Thursday, September 15, 2011

Dinofeathers in amber

An amazing find from Alberta, Canada:
Feathers believed to be from dinosaurs have been found beautifully preserved in Alberta amber.
The primitive, hair-like feathers known as protofeathers likely belonged to theropods — dinosaurs similar to tiny Tyrannosaurus rexes — that roamed the swampy forests of Alberta 80 million years ago, said Alexander P. Wolfe, a University of Alberta earth sciences professor who co-authored the research published Thursday in Science.
...The feathers are preserved down to the pigments that show what colour they are and microscopic details of their structure.
Based on the fact that the protofeathers were just single filaments or clumps of filaments, just two centimetres long, the researchers concluded "these had nothing to do with flight," Wolfe said.
Instead, he believes they were used to keep the dinosaurs warm.
Another of the Canadian specimens. Image source.

Saturday, September 10, 2011

Lake sharks of Triassic Kyrgyzstan

Several 230-million-year-old teeth and egg capsules uncovered at a fossil site in southwestern Kyrgyzstan suggest hundreds of young sharks once congregated in a shallow lake, a new study says.
Called hybodontids, the animals were likely bottom feeders, like modern-day nurse sharks.
Mothers would've attached their eggs to horsetails and other marshy plants along the lakeshore. Once born, the Triassic-era babies would've had their pick from a rich food supply of tiny invertebrates, while dense vegetation offered protection from predators.
Image (showing a beautiful fossil egg case) and information from National Geographic.
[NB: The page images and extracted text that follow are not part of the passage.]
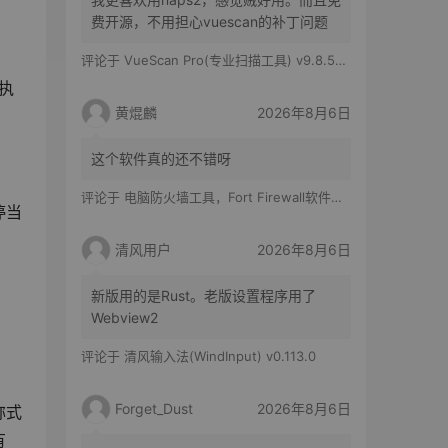
费开源，不用担心vuescan的补丁问题
评论于
VueScan Pro(专业扫描工具) v9.8.56.11 修改版
待执
黄焜麟
2026年8月6日
这个软件真的还不错呀
评论于
电脑防火墙工具，Fort Firewall软件体验
停当
清风用户
2026年8月6日
新版用的是Rust。老版设置程序用了
Webview2
评论于
清风输入法(WindInput) v0.113.0
Forget_Dust
2026年8月6日
称式
有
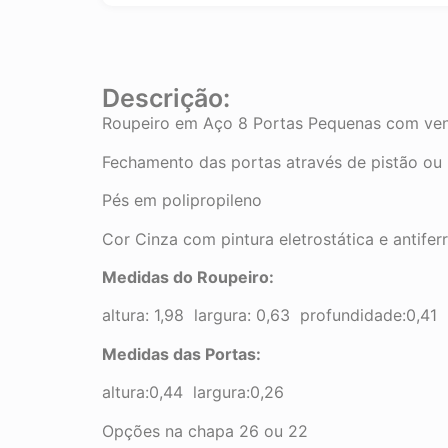
Descrição:
Roupeiro em Aço 8 Portas Pequenas com ven
Fechamento das portas através de pistão ou
Pés em polipropileno
Cor Cinza com pintura eletrostática e antifer
Medidas do Roupeiro:
altura: 1,98 largura: 0,63 profundidade:0,41
Medidas das Portas:
altura:0,44 largura:0,26
Opções na chapa 26 ou 22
Thursday, September 8, 2011

Eoandromeda octobrachiata

Near the roots of the tree of life, we find a living spiral:
A 580-million-year-old fossil is casting doubt on the established tree of animal life. The invertebrate, named Eoandromeda octobrachiata because its body plan resembles the spiral galaxy Andromeda, suggests that the earliest branches in the tree need to be reordered, say the authors of study in Evolution and Development.
The researchers, led by paleontologist Feng Tang of the Chinese Academy of Geological Sciences in Beijing, believe that Eoandromeda is the ancient ancestor of modern ocean dwellers known as comb jellies — gelatinous creatures similar to jellyfish, but rounder and with eight rows of iridescent paddles along their sides. If they are right, it would be the oldest known fossil of a comb jelly. And that would support a rewrite of the animal tree. 
From Nature, via The Book of Barely Imagined Beings.

Tuesday, September 6, 2011

Ammolite


This colorful, rare gemstone comes from the fossil shells of prehistoric ammonites. Sometimes there are found whole shells composed of ammolite.